Tras la muerte de Vargas Llosa, todos los que en sus libros encontramos estímulo e inspiración pensamos en cómo rendirle homenaje, más allá de la somera y siempre fugaz pleitesía de los telediarios. Y para ello, nada mejor que recuperar alguno de sus títulos, someterlo a relectura y ver cómo había resistido el paso del tiempo. A este lector no le cupo duda a la hora de elegir: en el recuerdo, subsistía con particular intensidad la huella de la lectura casi adolescente de 'La Casa Verde' (1965), una de sus novelas más arduas y quizá menos frecuentadas. Forzoso fue sumergirse en sus páginas, regresar a Santa María de Nieva y a los poblados de los aguarunas, o a Piura, donde don Anselmo, misterioso forastero y tocador de arpa, montó el prostíbulo al que los piuranos habían de bautizar como la Casa Verde.

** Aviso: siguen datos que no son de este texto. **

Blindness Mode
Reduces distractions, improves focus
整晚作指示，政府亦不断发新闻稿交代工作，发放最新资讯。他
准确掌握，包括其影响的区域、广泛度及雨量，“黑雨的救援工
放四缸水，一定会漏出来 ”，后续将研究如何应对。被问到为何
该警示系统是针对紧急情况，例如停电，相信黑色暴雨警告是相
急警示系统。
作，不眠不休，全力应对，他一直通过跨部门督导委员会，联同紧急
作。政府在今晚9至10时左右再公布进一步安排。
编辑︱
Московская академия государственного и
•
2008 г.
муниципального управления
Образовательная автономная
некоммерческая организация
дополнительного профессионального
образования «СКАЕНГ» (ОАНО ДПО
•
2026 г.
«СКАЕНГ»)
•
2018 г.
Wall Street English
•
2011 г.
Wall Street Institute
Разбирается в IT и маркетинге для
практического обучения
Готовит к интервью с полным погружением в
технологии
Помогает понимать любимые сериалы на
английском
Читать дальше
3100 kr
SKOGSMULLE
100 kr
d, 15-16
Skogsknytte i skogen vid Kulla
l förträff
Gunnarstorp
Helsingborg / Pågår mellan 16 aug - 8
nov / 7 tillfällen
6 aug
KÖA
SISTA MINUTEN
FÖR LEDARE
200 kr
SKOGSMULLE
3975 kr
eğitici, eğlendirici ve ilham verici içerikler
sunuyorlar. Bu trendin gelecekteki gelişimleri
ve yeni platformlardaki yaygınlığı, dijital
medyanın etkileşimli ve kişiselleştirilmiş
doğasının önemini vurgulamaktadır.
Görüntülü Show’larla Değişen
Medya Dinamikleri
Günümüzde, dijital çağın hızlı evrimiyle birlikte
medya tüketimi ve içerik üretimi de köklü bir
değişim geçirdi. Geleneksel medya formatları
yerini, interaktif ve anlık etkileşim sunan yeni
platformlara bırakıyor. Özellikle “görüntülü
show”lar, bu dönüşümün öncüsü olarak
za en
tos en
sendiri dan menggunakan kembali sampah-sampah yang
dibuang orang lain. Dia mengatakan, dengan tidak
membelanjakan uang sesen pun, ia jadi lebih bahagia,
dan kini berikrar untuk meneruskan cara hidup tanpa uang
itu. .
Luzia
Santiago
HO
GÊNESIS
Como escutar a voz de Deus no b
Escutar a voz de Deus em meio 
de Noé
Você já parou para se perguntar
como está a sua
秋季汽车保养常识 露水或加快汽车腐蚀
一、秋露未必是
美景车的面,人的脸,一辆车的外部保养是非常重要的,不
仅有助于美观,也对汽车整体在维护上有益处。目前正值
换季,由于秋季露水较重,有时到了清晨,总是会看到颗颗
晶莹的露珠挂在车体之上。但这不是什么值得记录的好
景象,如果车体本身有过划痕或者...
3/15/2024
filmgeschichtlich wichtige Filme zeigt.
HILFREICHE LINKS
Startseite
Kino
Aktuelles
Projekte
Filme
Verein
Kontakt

A veces, volver a lo que un día nos impresionó conduce a la decepción. No ha sido este el caso. 'La Casa Verde' sigue siendo una narración vigorosa e hipnótica, una epopeya sobre el lugar de los hombres -y las mujeres-, sobre la fiebre que los empuja -también a ellas- y sobre las debilidades que los arrojan a la desgracia y a provocarla a su alrededor, sin omitir en el camino el destello efímero pero poderoso del goce de existir. Su forma es exigente para el lector, con una estructura en la que todos los tiempos se mezclan en uno solo y un lenguaje preñado del léxico característico de los escenarios donde transcurre la acción. Se teme uno que demasiado difícil para el gusto del lector de hoy, más acostumbrado a la linealidad, la claridad y el deslinde de momentos y asuntos. El propio Vargas Llosa, en sus novelas de décadas posteriores, aligeraría estas torsiones narrativas.
Y sin embargo, brilla en ella su maestría para administrar el misterio -que a veces no está delante, sino detrás de uno- y una rara modernidad a la hora de narrar la explotación sexual. La mujer prostituida, la indígena a la que apodan la Selvática, es un ser inerme manipulado por un hombre ruin. La vida en su crudeza desnuda: sin edulcorantes, con más pena que gloria.